Aku berjalan ke sana ke mari, membaca beberapa judul buku yang menurutku covernya menarik dipandang mata, tanpa sadar ... Cover tak menjamin kualitas isinya.

Dengan pertimbangan yang cukup lama, aku akhirnya memilih tiga buku terbaik untuk kubawa pulang. Walau Ayi tak membatasi, aku cukup tau diri.

Aku mencari Ayi, diantara rak-rak buku yang ada disana. Hingga ketika aku menemukannya, aku segera membawanya ke kasir untuk membayar buku yang telah kuambil.

“Yakin cuman mau tiga? Gak mau yang lain?” tanyanya, meyakinkanku. Aku mengangguk sebagai persetujuan. Hal itu refleks terjadi. Apa ragaku gak ngambek lagi?

“Udah malam nih. Gimana kalau kita makan malam dulu?” tanyanya, ketika kami sudah keluar dari toko buku, dengan aku yang menenteng sebuah paper bag berisikan bukuku tadi.

“Kita makan di KFC aja kali yah?” tanyanya lagi, namun tak urung dia menarikku, segera ke sana.

Aku makan dengan mau tak mau. Rasanya, makanan itu sulit sekali tuk kucerna. Sama sulitnya untuk mencerna apa yang telah terjadi.

Penglihatanku tiba-tiba buram. Disebabkan oleh air mataku yang berlinang. Tepat di hadapanku, dia tengah bermesraan dengan perempuan lain.

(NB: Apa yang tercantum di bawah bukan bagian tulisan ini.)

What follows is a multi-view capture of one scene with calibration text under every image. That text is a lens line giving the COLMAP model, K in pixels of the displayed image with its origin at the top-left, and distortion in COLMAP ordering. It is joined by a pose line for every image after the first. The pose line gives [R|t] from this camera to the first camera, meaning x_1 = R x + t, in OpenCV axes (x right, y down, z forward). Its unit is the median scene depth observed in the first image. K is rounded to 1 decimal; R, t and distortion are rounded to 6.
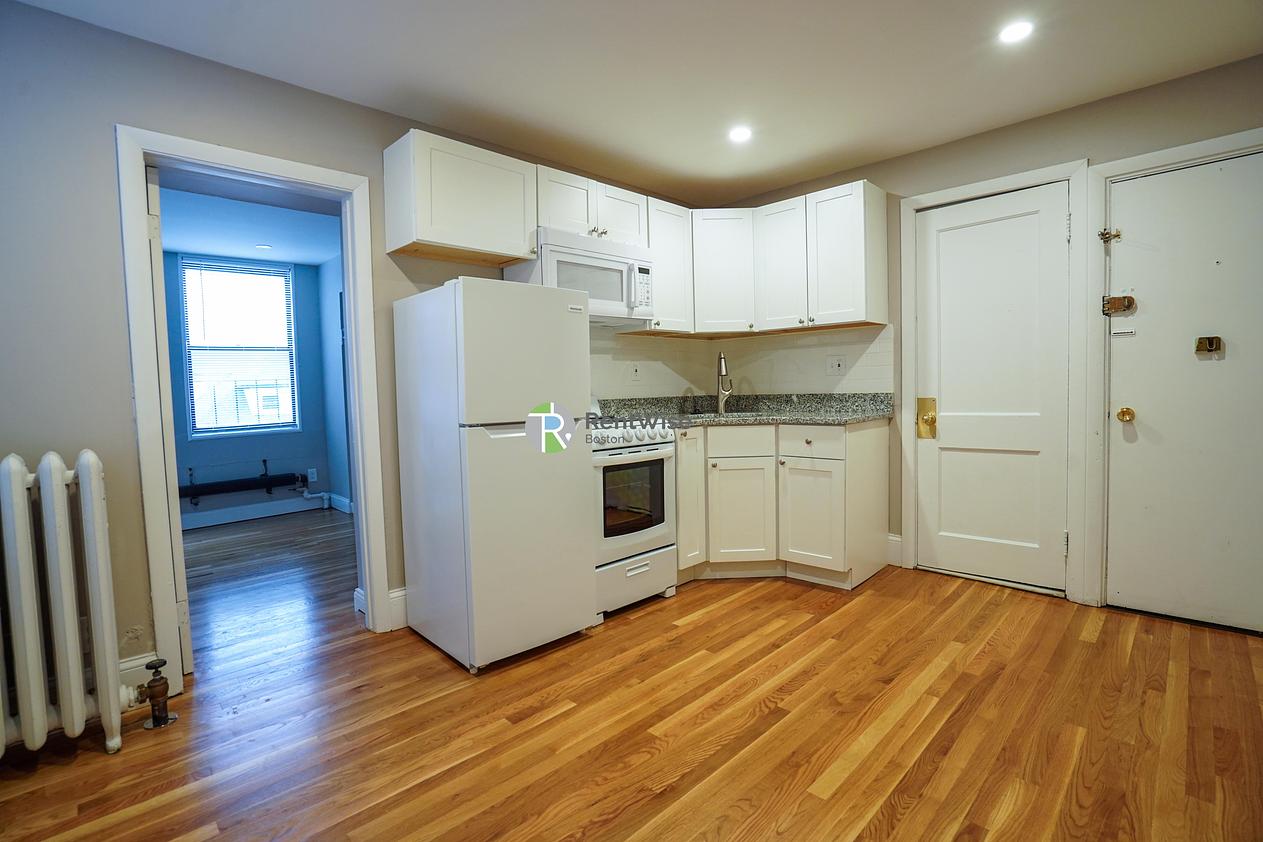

Lukaku yang belum mengering, kembali terbuka, tersiram air garam, membuatnya perih tak tertahankan. Hatiku yang memang sudah tak berbentuk, kembali berkeping-keping---tak lagi menyatu.

Harusnya, sedari dulu kusudahi semua ini. Aku bertahan untuknya meski dia pergi berlalu. Aku menunggu seseorang yang telah lama meninggalkanku. Mengapa rasanya sangat sakit? Bukankah aku tak menginginkannya? Bukankah aku membencinya? Kenapa rasanya ... Aku mencintainya.

Aku tersentak, ketika sebuah tangan kokoh menggenggam tanganku erat. Dia menarikku, menjauh dari hal yang tak seharusnya kulihat---Mr. Hanan, dia bersama wanita lain.